A subsea cable inspection has uncovered a long-lost Nazi warship, attacked by a British submarine off Norway 80 years ago.
The German cruiser “Karlsruhe” led the invasion on Kristiansund on April 9, 1940 before being torpedoed later that day by British sub HMS Truant.
Norwegian power network operator Statnett said the “grave” of the vessel has finally been discovered during an inspection of a subsea power cable.
An ROV, launched from the Olypmic Taurus offshore support vessel, found the Nazi warship around 15 metres from an undersea power cable between Norway and Denmark.
Sonars used during inspections in 2017 first indicated that a huge warship was lying under the sea, but over this summer the Statnett ROV team confirmed the find, 13 nautical miles from Kristiansund in Southern Norway.
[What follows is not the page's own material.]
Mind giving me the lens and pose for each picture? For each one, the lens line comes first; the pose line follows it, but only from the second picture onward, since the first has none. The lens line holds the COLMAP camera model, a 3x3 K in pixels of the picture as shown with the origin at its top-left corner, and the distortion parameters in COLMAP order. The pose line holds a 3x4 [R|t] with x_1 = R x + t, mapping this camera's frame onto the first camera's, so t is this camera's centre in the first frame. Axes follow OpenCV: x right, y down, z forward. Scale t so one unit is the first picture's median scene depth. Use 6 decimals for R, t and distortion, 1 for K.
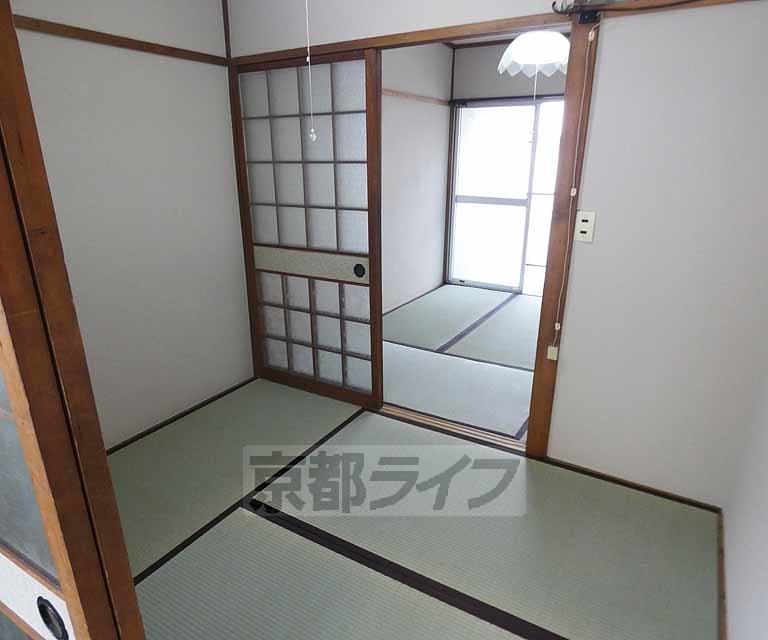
lens RADIAL K [[504.3, 0, 379.3], [0, 504.3, 321.2], [0, 0, 1]] dist [-0.002330, -0.006207]
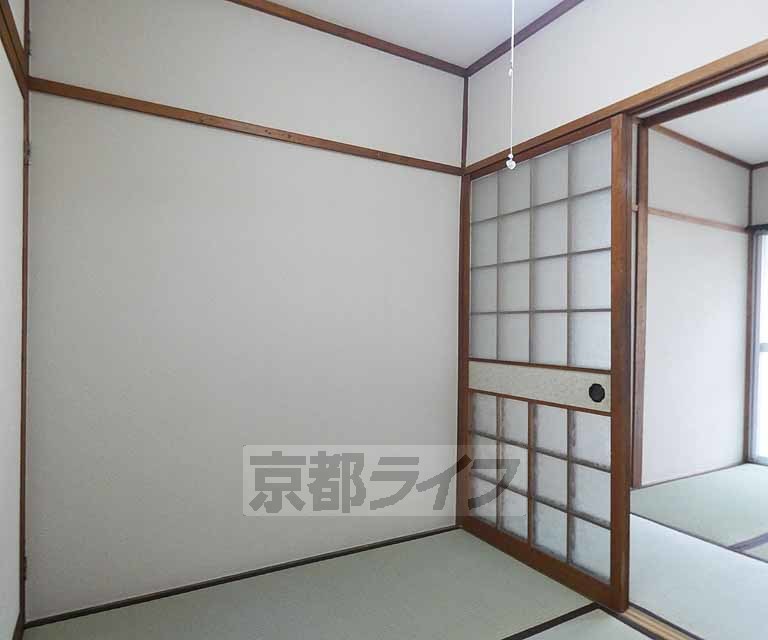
lens RADIAL K [[504.3, 0, 379.7], [0, 504.3, 321.2], [0, 0, 1]] dist [-0.002330, -0.006207]
pose [[0.874464, 0.015626, -0.484838, 0.033934], [-0.168332, 0.947149, -0.273082, 0.047393], [0.454946, 0.320414, 0.830878, 0.201548]]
Stattnett said Oceaneering, TechnipFMC and Isurvey were among the companies that helped with the discovery, which all have presences in the Aberdeen area.
Frode Kvalo, archaeologist and researcher at the Norwegian Maritime Museum, said: “You can find Karlsruhe’s fate in history books, but no one has known exactly where the ship sunk. Moreover, it was the only large German warship that was lost during the attack on Norway with an unknown position.
“After all these years we finally know where the graveyard to this important warship is.”
The vessel, 174metres long, is equipped with nine cannons which led the charge on Kristiansund in 1940.
Ole Hobberstad, senior project engineer at Statnett, said: “When the ROV results showed us a ship that was torpedoed, we realized it was from the war.
“As the cannons became visible on the screen, we understood it was a huge warship. We were very excited and surprised that the wreck was so big.
“To find such a special war wreck is rare and extra fun for us who work with underwater investigations.”
The Karlsruhe attacked and helped take Kristiansund, but it was damaged in the process and its fate was sealed later that afternoon when it came under fire from the HMS Truant.
After being torpedoed by the sub, the Karlsruhe was ordered to be sank by the German navy.
Images captured by the ROV show a “rare sight”, Statnett said, as normally large warships turn around when they sink.
However the vessel stands firms 490metres below sealevel, with cannons “pointing menacingly” into the sea.
While unexploded WW2 bombs near windfarm sites are fairly common for the industry, finding an actual warship is very rare.
However last year Aberdeen-based Viewport 3 unveiled its role in using subsea scanning tech in finding a US submarine destroyed off Alaska.